#### PROBLEM:
What is needed is an exact copy of the line with "Führen Sie die" and all lines that follow it in the entries below, the last line included.

####

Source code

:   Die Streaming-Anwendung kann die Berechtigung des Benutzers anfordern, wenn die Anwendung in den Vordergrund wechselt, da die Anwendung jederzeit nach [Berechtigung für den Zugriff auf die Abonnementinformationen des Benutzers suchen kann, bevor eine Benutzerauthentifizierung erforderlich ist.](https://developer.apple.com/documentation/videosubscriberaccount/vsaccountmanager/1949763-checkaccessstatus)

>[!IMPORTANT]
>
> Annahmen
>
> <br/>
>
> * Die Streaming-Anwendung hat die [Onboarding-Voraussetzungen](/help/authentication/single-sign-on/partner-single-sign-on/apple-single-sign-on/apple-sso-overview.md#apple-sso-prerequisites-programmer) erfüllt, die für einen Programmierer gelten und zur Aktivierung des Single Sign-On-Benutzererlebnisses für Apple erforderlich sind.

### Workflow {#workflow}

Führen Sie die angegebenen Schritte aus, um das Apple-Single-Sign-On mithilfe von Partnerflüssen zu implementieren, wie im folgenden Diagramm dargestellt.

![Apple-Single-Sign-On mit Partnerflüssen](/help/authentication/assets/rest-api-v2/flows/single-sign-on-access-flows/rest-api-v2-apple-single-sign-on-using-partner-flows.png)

####

#### ANSWER FOR THE TASK:
Führen Sie die angegebenen Schritte aus, um das Apple-Single-Sign-On mithilfe von Partnerflüssen zu implementieren, wie im folgenden Diagramm dargestellt.

![Apple-Single-Sign-On mit Partnerflüssen](/help/authentication/assets/rest-api-v2/flows/single-sign-on-access-flows/rest-api-v2-apple-single-sign-on-using-partner-flows.png)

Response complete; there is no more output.